Good luck and enjoy the trip!
Some input from a western Kansas girl!
For whatever crazy reason (just had to meet the Mandan and Hidatsa tribes), my dad and I went to North Dakota about a week before Christmas my senior year of college. The drive up was great; 60 degrees in Bismarck. However, that night, the bottom dropped out of the thermometer, and the next day, they had a wind chill of -35 degrees! Moral of the story? Be prepared for anything at anytime.
In addition to everything that Isa said above, one thing that we found really helpful were those little packets you can get in the hunting/sporting gear section of any Wal-Mart. Basically, you shake the bag up, and the powder inside mixes to start a chemical reaction that produces heat for anywhere from eight to sixteen hours, depending on the size of the bag. It was so cold the second day in ND that the heating coils in my dad's car froze, so we had leukwarm air coming through the vents. In the same section, you can find emergency blankets, which look like folded up aluminum foil. They're cheap and compact, so it doesn't hurt to grab a few.
Easily stored foods with lots of protein, like peanuts without a lot of salt, are a good thing to take along. A lot of gas stations will let you fill a travel mug with hot water for free for tea, instant coffee, or hot chocolate, especially in rural areas. There's even a gas station on I-70 outside of Kansas City where they would regularly let me fill it up with their coffee (the regular, nonfancy stuff) if I had my own mug and bought gas.
As far as a list of Highway Patrol #s, again, my small town roots emerge!, Wal-Mart usually carries a great Rand McNally atlas that has a lot of that info listed in the front and back covers. I think you can get the atlas for under $10.

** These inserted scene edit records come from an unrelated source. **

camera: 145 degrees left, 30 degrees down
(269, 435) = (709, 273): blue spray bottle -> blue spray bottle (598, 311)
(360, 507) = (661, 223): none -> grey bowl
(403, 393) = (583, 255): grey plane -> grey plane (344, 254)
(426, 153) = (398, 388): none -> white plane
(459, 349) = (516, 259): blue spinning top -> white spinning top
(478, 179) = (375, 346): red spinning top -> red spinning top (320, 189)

The biggest danger when driving during winter conditions, especially on the plains, isn't so much when it is actually snowing, but the day after a snowfall when the clouds have cleared and the sun comes out. When that happens, the sun starts to heat the air, which creates stronger winds, which in turn causes blowing and drifting snow. This is actually more dangerous to drive in than the blizzard itself, and school was cancelled more often because of that than because of the original storm. When it hits, just find the nearest Super 8 and hunker down.

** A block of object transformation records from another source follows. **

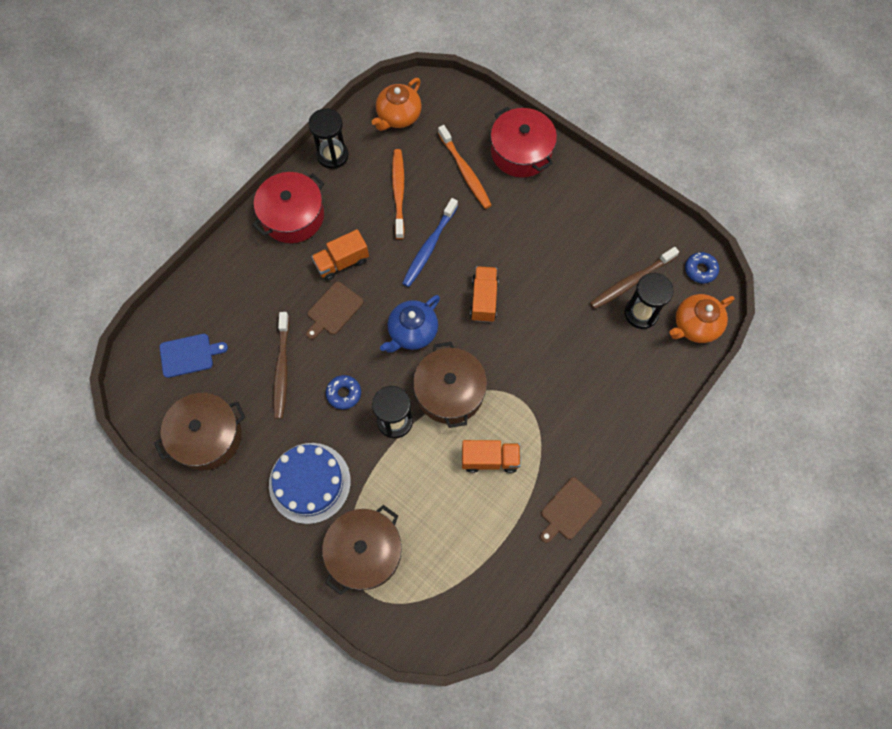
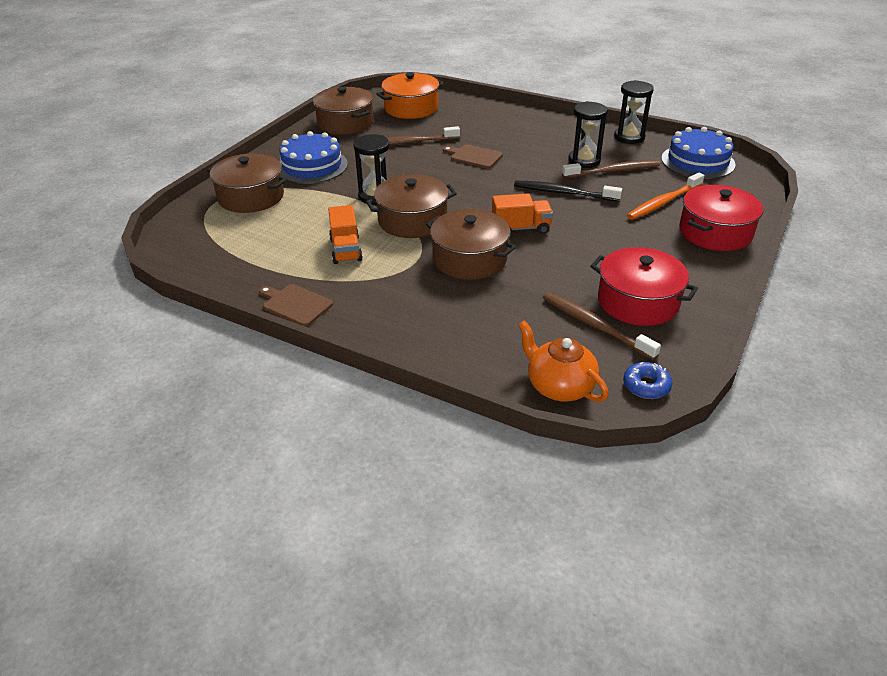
camera: 80 degrees right, 30 degrees down
(189, 355) = (411, 108): blue cutting board -> orange pot
(292, 216) = (556, 129): red pot -> red pot (638, 301)
(342, 262) = (523, 154): orange truck -> none
(344, 393) = (396, 170): blue donut -> none
(398, 116) = (697, 161): orange teapot -> blue cake
(398, 192) = (613, 171): orange toothbrush -> brown toothbrush
(412, 332) = (468, 194): blue teapot -> none
(429, 247) = (563, 193): blue toothbrush -> black toothbrush
(525, 353) = (469, 259): none -> brown pot
(641, 313) = (555, 337): black hourglass -> black hourglass (584, 161)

All said, though, odds are you probably wouldn't have too many problems. To be honest, snowstorms are more the exception than the rule, depending on the route you take. Isa is right on about the truck stops. Any of the rest stops along the interstate systems are pretty much open for pulling over and, well, resting. Better to pull off than to keep going. I would add that as long as conditions are forecast to be okay, the scenic route is always amazingly surprising, but if it snows heavily, the road can be hard to follow. Found this out in rural Colorado once!

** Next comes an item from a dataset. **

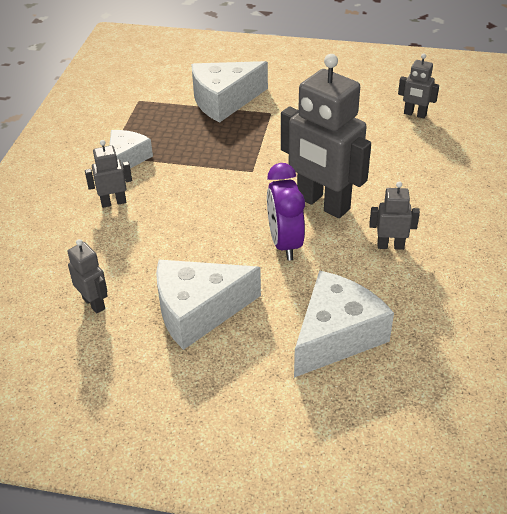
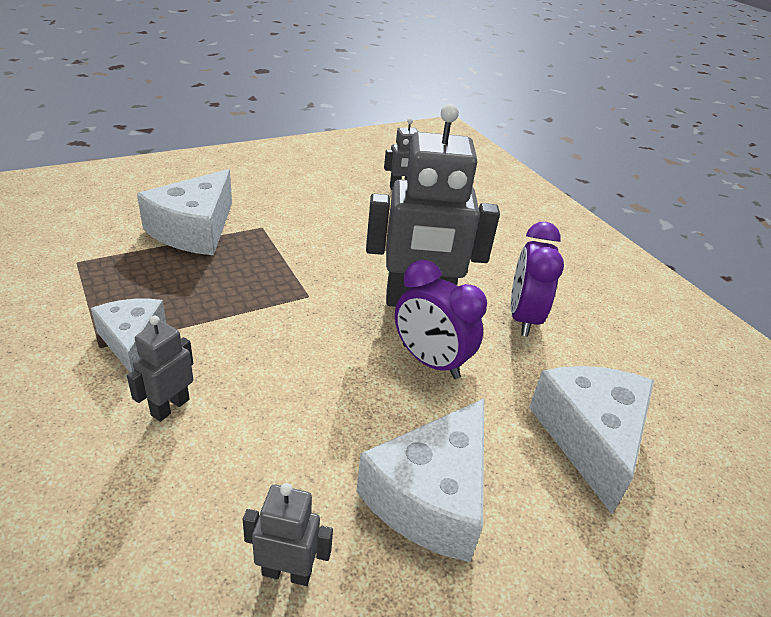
camera: 45 degrees left, 5 degrees down
(390, 245) = (523, 318): grey robot -> purple clock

My folks live on the plains of northeastern Colorado now, and my dad makes frequent trips to the back side of the front range for meetings. He always carries tire chains in his car (it's actually required by law during some conditions). Just check with the highway dept. of whatever state you are going through before you leave, often info on their websites.
As far as the national parks go, some of them might close depending on weather conditions, which determine accessibility. Just check online before you go. Some of the mountain passes on interstates like I-70 will occasionally close, but they aren't closed for long. It's a major truck artery, and I would stick with roads like that when going through the Rockies.
(Hi, Isa! *waves*)
Thanks for all the info rbyslipahs, and Isadora! Plan are underway!